::: Provided records :::
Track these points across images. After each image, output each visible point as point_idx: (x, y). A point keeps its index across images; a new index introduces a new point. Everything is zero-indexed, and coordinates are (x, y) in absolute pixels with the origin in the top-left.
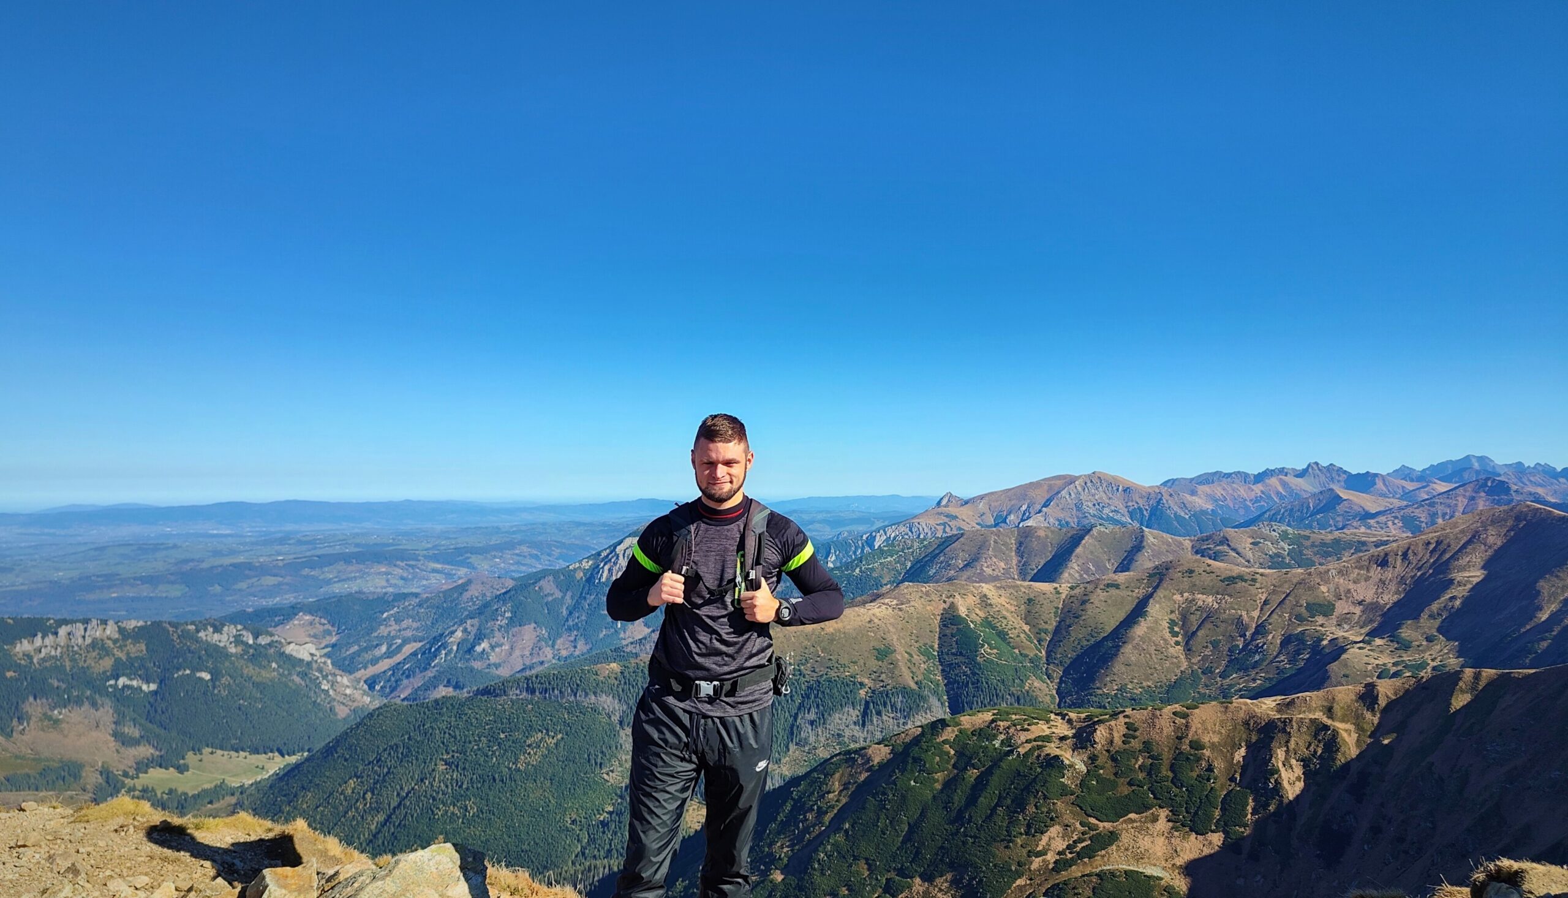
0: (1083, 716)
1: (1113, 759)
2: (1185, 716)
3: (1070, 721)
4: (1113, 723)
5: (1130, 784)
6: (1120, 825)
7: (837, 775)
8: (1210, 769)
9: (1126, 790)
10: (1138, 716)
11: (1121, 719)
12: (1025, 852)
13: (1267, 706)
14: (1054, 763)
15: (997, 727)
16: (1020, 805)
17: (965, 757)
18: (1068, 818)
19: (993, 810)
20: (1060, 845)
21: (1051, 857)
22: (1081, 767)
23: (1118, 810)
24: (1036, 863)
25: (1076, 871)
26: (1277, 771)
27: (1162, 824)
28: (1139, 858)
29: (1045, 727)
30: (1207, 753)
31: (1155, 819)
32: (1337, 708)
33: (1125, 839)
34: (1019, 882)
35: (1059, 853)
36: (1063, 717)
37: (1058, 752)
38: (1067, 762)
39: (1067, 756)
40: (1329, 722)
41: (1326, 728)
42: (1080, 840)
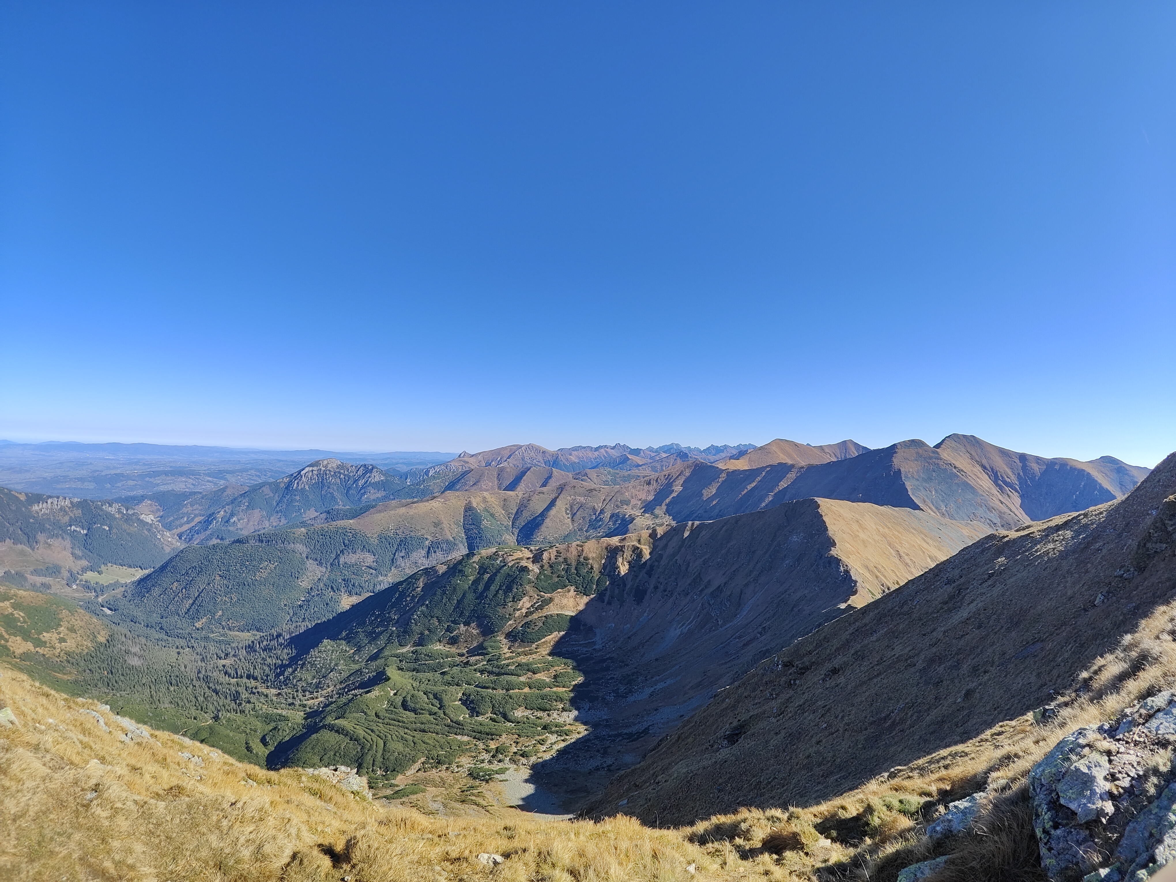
0: (537, 548)
1: (551, 566)
2: (582, 546)
3: (531, 551)
4: (551, 550)
5: (558, 577)
6: (554, 594)
7: (421, 580)
8: (592, 568)
9: (557, 580)
10: (562, 547)
11: (554, 549)
12: (512, 609)
13: (615, 541)
14: (525, 569)
15: (498, 555)
16: (509, 589)
17: (483, 570)
18: (531, 593)
19: (497, 592)
20: (528, 605)
21: (524, 611)
22: (537, 571)
23: (554, 588)
24: (518, 613)
25: (535, 616)
26: (619, 567)
27: (572, 593)
28: (562, 608)
29: (520, 554)
30: (590, 561)
31: (569, 591)
32: (642, 540)
33: (556, 600)
34: (510, 622)
35: (528, 609)
36: (528, 549)
37: (526, 564)
38: (531, 569)
39: (531, 566)
40: (639, 546)
41: (638, 548)
42: (537, 602)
:::
These entries are to be printed again word for word, except for the pictures.

• Answer
Track these points across images. After each image, output each visible point as point_idx: (x, y). A point keeps its index across images; a new index introduces a new point. Everything is zero-indexed, and coordinates are (x, y) in absolute pixels with the origin in the top-left.
0: (1083, 716)
1: (1113, 759)
2: (1185, 716)
3: (1070, 721)
4: (1113, 723)
5: (1130, 784)
6: (1120, 825)
7: (837, 775)
8: (1210, 769)
9: (1126, 790)
10: (1138, 716)
11: (1121, 719)
12: (1025, 852)
13: (1267, 706)
14: (1054, 763)
15: (997, 727)
16: (1020, 805)
17: (965, 757)
18: (1068, 818)
19: (993, 810)
20: (1060, 845)
21: (1051, 857)
22: (1081, 767)
23: (1118, 810)
24: (1036, 863)
25: (1076, 871)
26: (1277, 771)
27: (1162, 824)
28: (1139, 858)
29: (1045, 727)
30: (1207, 753)
31: (1155, 819)
32: (1337, 708)
33: (1125, 839)
34: (1019, 882)
35: (1059, 853)
36: (1063, 717)
37: (1058, 752)
38: (1067, 762)
39: (1067, 756)
40: (1329, 722)
41: (1326, 728)
42: (1080, 840)
0: (537, 548)
1: (551, 566)
2: (582, 546)
3: (531, 551)
4: (551, 550)
5: (558, 577)
6: (554, 594)
7: (421, 580)
8: (592, 568)
9: (557, 580)
10: (562, 547)
11: (554, 549)
12: (512, 609)
13: (615, 541)
14: (525, 569)
15: (498, 555)
16: (509, 589)
17: (483, 570)
18: (531, 593)
19: (497, 592)
20: (528, 605)
21: (524, 611)
22: (537, 571)
23: (554, 588)
24: (518, 613)
25: (535, 616)
26: (619, 567)
27: (572, 593)
28: (562, 608)
29: (520, 554)
30: (590, 561)
31: (569, 591)
32: (642, 540)
33: (556, 600)
34: (510, 622)
35: (528, 609)
36: (528, 549)
37: (526, 564)
38: (531, 569)
39: (531, 566)
40: (639, 546)
41: (638, 548)
42: (537, 602)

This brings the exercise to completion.